With the venue to the MLB lockout talks shifting to Florida on Monday, there’s still not much light at the end of the tunnel as far as a collective bargaining agreement goes. As it stands, the MLB on Friday cancelled spring training games between February 26 and March 4.
Writers and bloggers have gotten creative during the time off, as the roster freezes have put a halt on major league player transactions. Our friend Steve Adams over at MLBTR last week put together an interesting story surrounding eight pitchers who could make an impact in 2022.
Although Adams didn’t mention Caleb Ferguson, who should be able to contribute at the beginning of the season, he did discuss the return of Tommy Kahnle, who also should be ready to go once all this CBA chaos is settled.

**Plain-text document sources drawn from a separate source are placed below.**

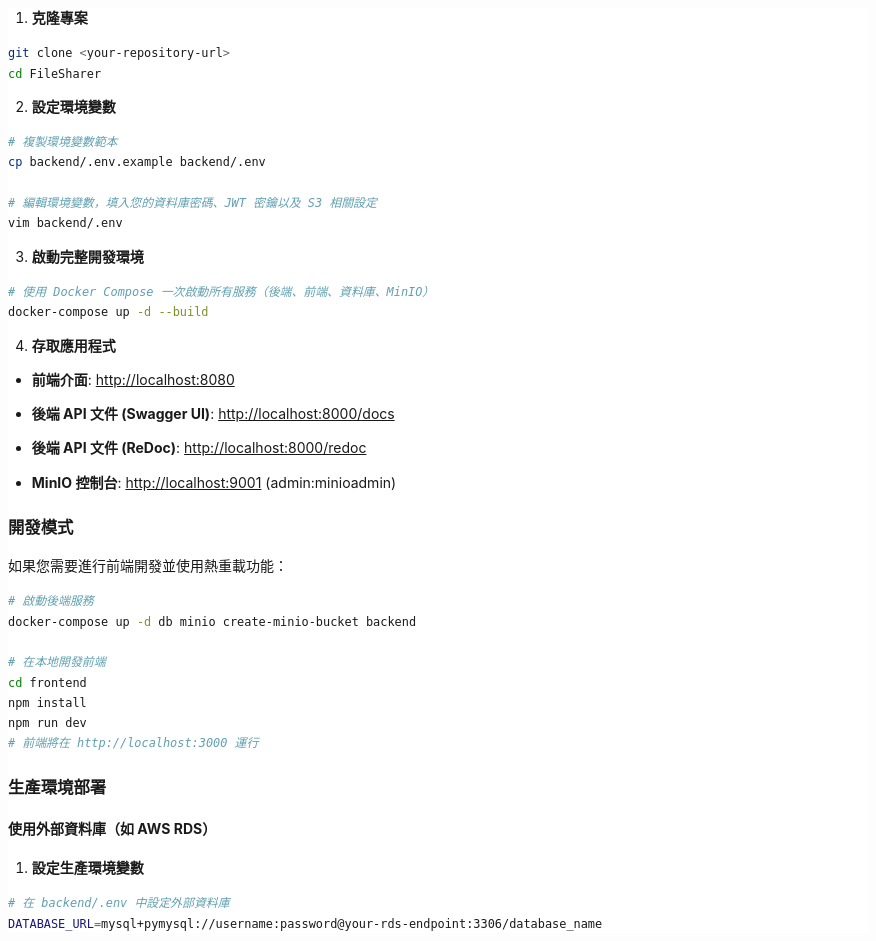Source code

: 1. **克隆專案**

```bash
git clone <your-repository-url>
cd FileSharer
```

2. **設定環境變數**

```bash
# 複製環境變數範本
cp backend/.env.example backend/.env

# 編輯環境變數，填入您的資料庫密碼、JWT 密鑰以及 S3 相關設定
vim backend/.env
```

3. **啟動完整開發環境**

```bash
# 使用 Docker Compose 一次啟動所有服務（後端、前端、資料庫、MinIO）
docker-compose up -d --build
```

4. **存取應用程式**

* **前端介面**: <http://localhost:8080>

* **後端 API 文件 (Swagger UI)**: <http://localhost:8000/docs>
* **後端 API 文件 (ReDoc)**: <http://localhost:8000/redoc>
* **MinIO 控制台**: <http://localhost:9001> (admin:minioadmin)

### 開發模式

如果您需要進行前端開發並使用熱重載功能：

```bash
# 啟動後端服務
docker-compose up -d db minio create-minio-bucket backend

# 在本地開發前端
cd frontend
npm install
npm run dev
# 前端將在 http://localhost:3000 運行
```

### 生產環境部署

#### 使用外部資料庫（如 AWS RDS）

1. **設定生產環境變數**

```bash
# 在 backend/.env 中設定外部資料庫
DATABASE_URL=mysql+pymysql://username:password@your-rds-endpoint:3306/database_name
```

Just before the 2021 season began, the Dodgers signed the righty Kahnle knowing that he’d sit out a full year after having undergone UCL surgery the previous August. The deal was for two years and $4.75 million. At the time, there were expectations he could pitch by the end of the 2021 season, but those plans were void not long after the All-Star break.
The 6-foot-1, 230-pound righty hasn’t thrown a full season of work since 2019 with the Yankees when he made 72 appearances, posting a 3.67 ERA and a 1.060 WHIP with 88 punchouts and 20 walks over 61 1/3 innings of work.
Kahnle’s best year as a big leaguer came in 2017 when he split time between the Rockies and White Sox as a 27-year-old, posting a combined 2.59 ERA with 96 strikeouts over 62 2/3 innings.
Now, at 32, the New York resident looks to get back on track in his final contract year with the Dodgers.
Kahnle throws primarily a four-seam, a changeup, and a slider. While most pitchers — especially relievers — often avoid throwing changeups to same-handed batters, Kahnle will throw it anywhere, at any time. It’s that good.
He’s about 50/50 heat and off speed; his fastball touched as high as 98 MPH before his surgery in 2020.
While we know that Kahnle should be healthy, it’s tough to say where he’ll fit into the bullpen without seeing how effective he can be post-surgery. Corey Knebel landed in Philadelphia, and there’s still a ton of uncertainty around a potential Kenley Jansen return. As it stands, veteran righty Blake Treinen quite possibly could open the season as the closer, but the high-leverage crew could be a fight between guys like Ferguson, Brusdar Graterol, Phil Bickford, Alex Vesia and maybe even Daniel Hudson.
Either way, we can be sure Kahnle gets his fair share of looks.